> **Selected excerpt**
━━━━━━━━━━━━━━━━
Marriage has always been an institution that I hated all my life because of the environment in which I have grown up. Since I have taken birth, I have seen never-ending fights between my parents almost every day. It becomes worse when you have no option to keep yourself aloof from all this. We used to live in one room. We ate, slept, and studied in one room. There’s no separate room so that at least we can keep ourselves aloof from this everyday drama. How can you concentrate on your studies in such an environment? You need peace of mind to concentrate on anything. Sometimes, they fought all night without thinking that we had an exam the next day, but they never cared about it.
All this made me suicidal. I used to think of committing suicide almost every day, but I didn’t because I promised myself that I will fight and won’t give up. Only my sister can understand all this because she has also grown up in the same environment and seen all this. Had someone else in our place, he would have committed suicide or run away from the place? I am happy that she has been married and out of this mess now.
The ones who get affected the most because of parents’ fights are children. Sometimes the trauma they experience remains with them for their whole life. Childhood trauma changes their personality also. I have never recovered from that childhood trauma.
━━━━━━━━━━━━━━━━
> **Raw data**

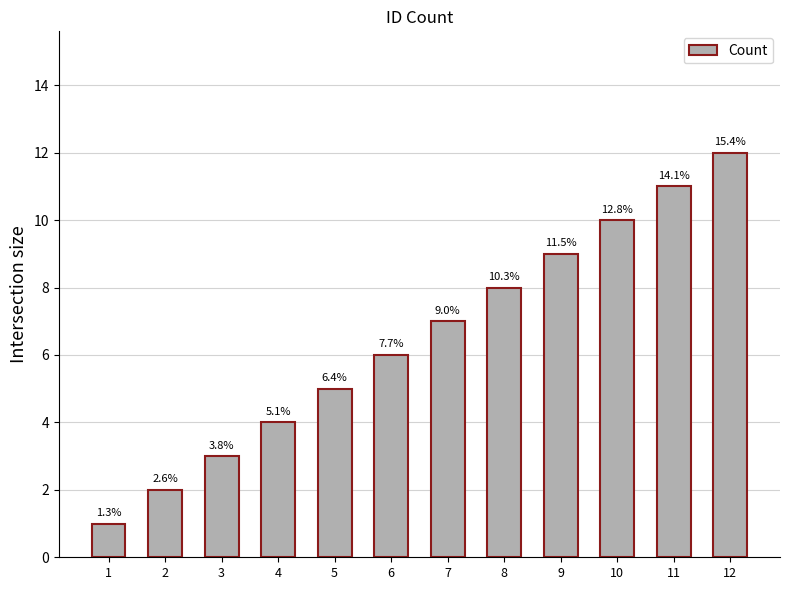

What is the sum of all values?

78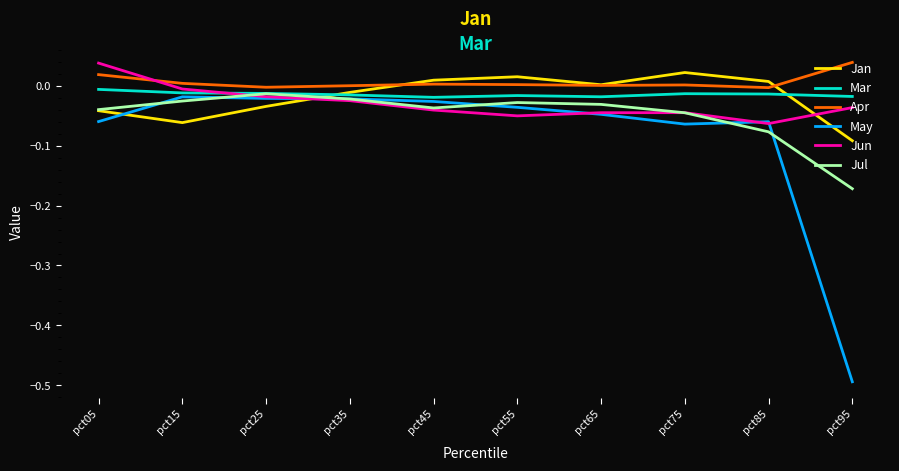

What is the sum of all Apr values?

0.1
━━━━━━━━━━━━━━━━
> **Exercise tasks**
1/ Check each statement against the essay about parents' fights. Answer yes or no, and quote the words from the essay that settle it.
(a) The family lived in a single room.
(b) The writer's sister still lives amid the parents' fights.
(c) The writer has recovered from the childhood trauma.
2/ Rewrite the essay about parents' fights from "All this made" to "that childhood trauma.", substituting "distress" for "trauma".

> **Responses by task**
1/
(a) Yes: "We used to live in one room."
(b) No: "I am happy that she has been married and out of this mess now."
(c) No: "I have never recovered from that childhood trauma."

2/
All this made me suicidal. I used to think of committing suicide almost every day, but I didn’t because I promised myself that I will fight and won’t give up. Only my sister can understand all this because she has also grown up in the same environment and seen all this. Had someone else in our place, he would have committed suicide or run away from the place? I am happy that she has been married and out of this mess now.
The ones who get affected the most because of parents’ fights are children. Sometimes the distress they experience remains with them for their whole life. Childhood distress changes their personality also. I have never recovered from that childhood distress.